PASSAGE:
Pékin surveille de près la situation à Hong Kong et n’a aucun intérêt à laisser les choses déraper, particulièrement depuis que la RAS est censée être « gouvernée par des patriotes » et qu’elle devrait élire son prochain chef de l’exécutif le 8 mai, après un report de six semaines.

Chose rare, le Président Xi Jinping a transmis ses instructions, sans qu’elles soient reprises par les médias de Chine continentale, de crainte que l’opinion publique ne se dresse contre Hong Kong. « L’administration hongkongaise doit sincèrement assumer ses responsabilités et faire du contrôle épidémique sa priorité (…) les autorités doivent prendre toutes les mesures nécessaires pour protéger la population et assurer la stabilité sociale de la RAS », a mis en garde le 1er Secrétaire du Parti, visiblement agacé par le manque de préparation du gouvernement hongkongais. Après Wuhan, c’est la seconde fois que Xi Jinping envoie personnellement ses consignes.

Il faut lire entre les lignes : l’administration de Carrie Lam n’a pas su prendre les mesures qui s’imposaient et cela risque de nuire aux intérêts de la ville, de susciter le mécontentement de la population, et d’affecter le développement économique de la nation en retardant la réouverture de la frontière et donc le projet d’intégration de la région de la « Grande Baie ».

Jusqu’à hier, le gouvernement hongkongais excluait une mise en quarantaine de la ville entière ; une méthode régulièrement employée dans les villes chinoises, mais jugée inadaptée à la RAS et ses capacités actuelles. Cependant, les autorités locales envisageraient désormais un dépistage obligatoire de ses 7,5 millions d’habitants sur deux semaines début mars. Une stratégie jamais employée en Chine sur un foyer épidémique de cette taille.

Xi Jinping a également appelé à une mobilisation « de toutes les forces et de toutes les ressources » pour venir en aide à Hong Kong. C’est ainsi que la RAS a obtenu 100 millions de kits de dépistage, l’envoi d’experts et de personnel médical, et de l’assistance dans la construction d’un hôpital « temporaire » semblable à ceux qu’on avait vus à Wuhan début 2020.

Face à de telles pressions, il n’est pas question pour les autorités hongkongaises de dévier de la stratégie « zéro Covid ». « Déposer les armes face au virus n’est pas une option », a d’ailleurs affirmé Carrie Lam, tout en renouvelant ses excuses à la population pour cette flambée épidémique et les interminables files d’attente.

MATÉRIEL FOURNI:
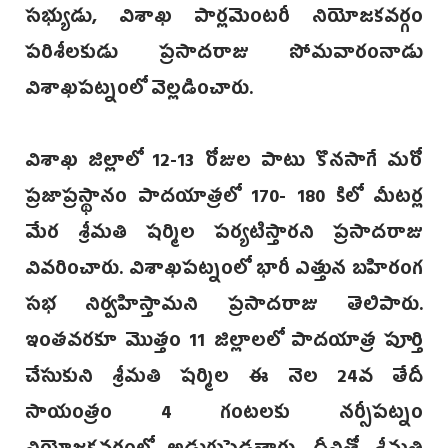
సభ్యుడు, విశాఖ పార్లమెంటరీ నియోజకవర్గం
పరిశీలకుడు ప్రసాదరాజు సోమవారంనాడు
విశాఖపట్నంలో వెల్లడించారు.
విశాఖ జిల్లాలో 12-13 రోజుల పాటు కొనసాగే మరో
ప్రజాప్రస్థానం పాదయాత్రలో 170- 180 కిలో మీటర్ల
మేర శ్రీమతి షర్మిల పర్యటిస్తారని ప్రసాదరాజు
వివరించారు. విశాఖపట్నంలో భారీ ఎత్తున బహిరంగ
సభ నిర్వహిస్తామని ప్రసాదరాజు తెలిపారు.
ఇంతవరకూ మొత్తం 11 జిల్లాలలో పాదయాత్ర పూర్తి
చేసుకుని శ్రీమతి షర్మిల ఈ నెల 24వ తేదీ
సాయంత్రం 4 గంటలకు నర్సీపట్నం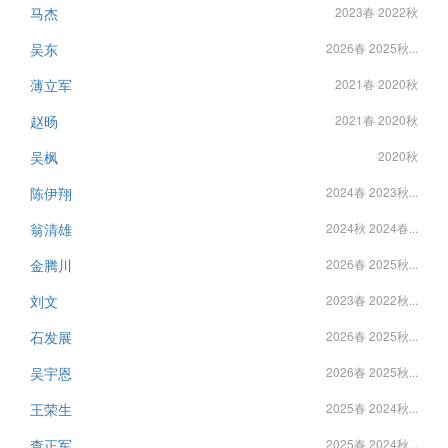
马杰
2023春 2022秋
吴东
2026春 2025秋...
薄立军
2021春 2020秋
赵旸
2021春 2020秋
吴枫
2020秋
陈伊翔
2024春 2023秋...
翁清雄
2024秋 2024春...
金腾川
2026春 2025秋...
刘文
2023春 2022秋...
石发展
2026春 2025秋...
吴宇恩
2026春 2025秋...
王荣生
2025春 2024秋...
查正军
2025春 2024秋...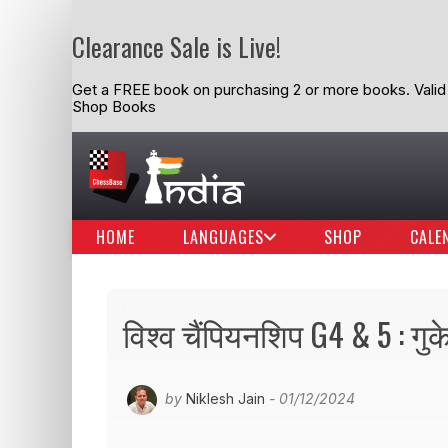
Clearance Sale is Live!
Get a FREE book on purchasing 2 or more books. Valid t
Shop Books
HOME
LANGUAGES
SHOP
CALE
विश्व चैंपियनशिप G4 & 5 : गुक
by
Niklesh Jain
- 01/12/2024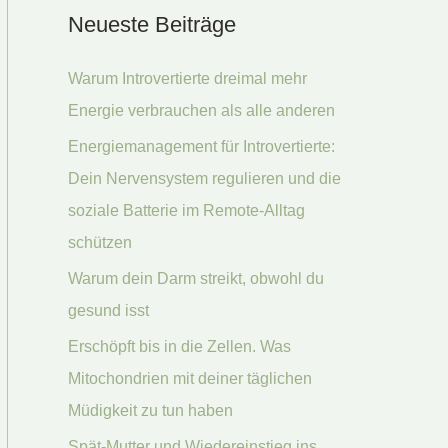
Neueste Beiträge
h
e
Warum Introvertierte dreimal mehr
n
Energie verbrauchen als alle anderen
n
Energiemanagement für Introvertierte:
a
Dein Nervensystem regulieren und die
c
soziale Batterie im Remote-Alltag
h
schützen
:
Warum dein Darm streikt, obwohl du
gesund isst
Erschöpft bis in die Zellen. Was
Mitochondrien mit deiner täglichen
Müdigkeit zu tun haben
Spät-Mutter und Wiedereinstieg ins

ÉTAPES DE L'EXERCICE:
• 1. D'après le passage sur l'épidémie à Hong Kong, combien de kits de dépistage la RAS a-t-elle obtenus ?
• 2. Prolongez le texte sur la crise épidémique à Hong Kong à la suite de sa dernière phrase.

RÉPONSES PAR CONSIGNE:
• 1. La RAS a obtenu 100 millions de kits de dépistage.

• 2.
Cependant, l’impopulaire cheffe de l’exécutif sait pertinemment que maintenir cette approche sanitaire face à Omicron va nécessiter beaucoup plus d’efforts et de sacrifices de la part des habitants…

En attendant, Hong Kong se retrouve prise en étau entre la « tolérance zéro » imposée par Pékin et l’approche qui consiste à « cohabiter avec le virus », pratiquée ailleurs dans le monde. De nombreux habitants blâment d’ailleurs cet « entre-deux » comme la cause de cette 5ème vague, tout comme certains politiques pro-Prékin qui dénoncent les méthodes trop « occidentales » du gouvernement local.

Conséquence : Hong Kong ne peut pleinement bénéficier des avantages de l’une ou de l’autre des stratégies, puisqu’elle n’arrive ni à répondre aux exigences sanitaires de Pékin depuis deux ans, ni n’ose se « rouvrir » sur l’étranger. Elle reste donc isolée de la Chine et du reste du monde.

Or, pour la première place financière d’Asie, cette situation équivaut à une lente asphyxie économique. Début février, Fitch Ratings a revu à la baisse ses prévisions de croissance pour le territoire en 2022 de 3% à 1,5% : une performance parmi les plus faibles des 120 économies mondiales ciblées par l’agence de notation.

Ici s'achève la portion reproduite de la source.